Leave the pictures behind and reproduce every line of the listing exactly.

### DATA
+++
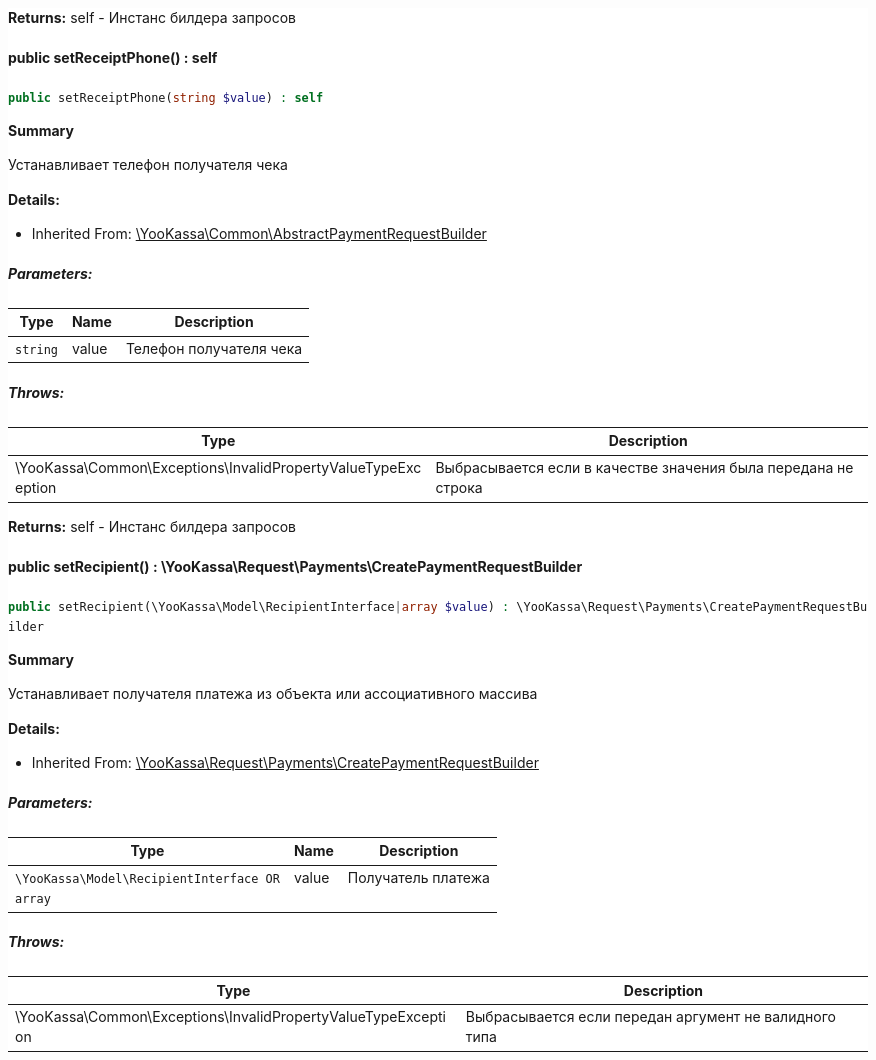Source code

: **Returns:** self - Инстанс билдера запросов


<a name="method_setReceiptPhone" class="anchor"></a>
#### public setReceiptPhone() : self

```php
public setReceiptPhone(string $value) : self
```

**Summary**

Устанавливает телефон получателя чека

**Details:**
* Inherited From: [\YooKassa\Common\AbstractPaymentRequestBuilder](../classes/YooKassa-Common-AbstractPaymentRequestBuilder.md)

##### Parameters:
| Type | Name | Description |
| ---- | ---- | ----------- |
| <code lang="php">string</code> | value  | Телефон получателя чека |

##### Throws:
| Type | Description |
| ---- | ----------- |
| \YooKassa\Common\Exceptions\InvalidPropertyValueTypeException | Выбрасывается если в качестве значения была передана не строка |

**Returns:** self - Инстанс билдера запросов


<a name="method_setRecipient" class="anchor"></a>
#### public setRecipient() : \YooKassa\Request\Payments\CreatePaymentRequestBuilder

```php
public setRecipient(\YooKassa\Model\RecipientInterface|array $value) : \YooKassa\Request\Payments\CreatePaymentRequestBuilder
```

**Summary**

Устанавливает получателя платежа из объекта или ассоциативного массива

**Details:**
* Inherited From: [\YooKassa\Request\Payments\CreatePaymentRequestBuilder](../classes/YooKassa-Request-Payments-CreatePaymentRequestBuilder.md)

##### Parameters:
| Type | Name | Description |
| ---- | ---- | ----------- |
| <code lang="php">\YooKassa\Model\RecipientInterface OR array</code> | value  | Получатель платежа |

##### Throws:
| Type | Description |
| ---- | ----------- |
| \YooKassa\Common\Exceptions\InvalidPropertyValueTypeException | Выбрасывается если передан аргумент не валидного типа |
+++
### ANSWER TO THIS EXERCISE
Source code

: **Returns:** self - Инстанс билдера запросов


<a name="method_setReceiptPhone" class="anchor"></a>
#### public setReceiptPhone() : self

```php
public setReceiptPhone(string $value) : self
```

**Summary**

Устанавливает телефон получателя чека

**Details:**
* Inherited From: [\YooKassa\Common\AbstractPaymentRequestBuilder](../classes/YooKassa-Common-AbstractPaymentRequestBuilder.md)

##### Parameters:
| Type | Name | Description |
| ---- | ---- | ----------- |
| <code lang="php">string</code> | value  | Телефон получателя чека |

##### Throws:
| Type | Description |
| ---- | ----------- |
| \YooKassa\Common\Exceptions\InvalidPropertyValueTypeException | Выбрасывается если в качестве значения была передана не строка |

**Returns:** self - Инстанс билдера запросов


<a name="method_setRecipient" class="anchor"></a>
#### public setRecipient() : \YooKassa\Request\Payments\CreatePaymentRequestBuilder

```php
public setRecipient(\YooKassa\Model\RecipientInterface|array $value) : \YooKassa\Request\Payments\CreatePaymentRequestBuilder
```

**Summary**

Устанавливает получателя платежа из объекта или ассоциативного массива

**Details:**
* Inherited From: [\YooKassa\Request\Payments\CreatePaymentRequestBuilder](../classes/YooKassa-Request-Payments-CreatePaymentRequestBuilder.md)

##### Parameters:
| Type | Name | Description |
| ---- | ---- | ----------- |
| <code lang="php">\YooKassa\Model\RecipientInterface OR array</code> | value  | Получатель платежа |

##### Throws:
| Type | Description |
| ---- | ----------- |
| \YooKassa\Common\Exceptions\InvalidPropertyValueTypeException | Выбрасывается если передан аргумент не валидного типа |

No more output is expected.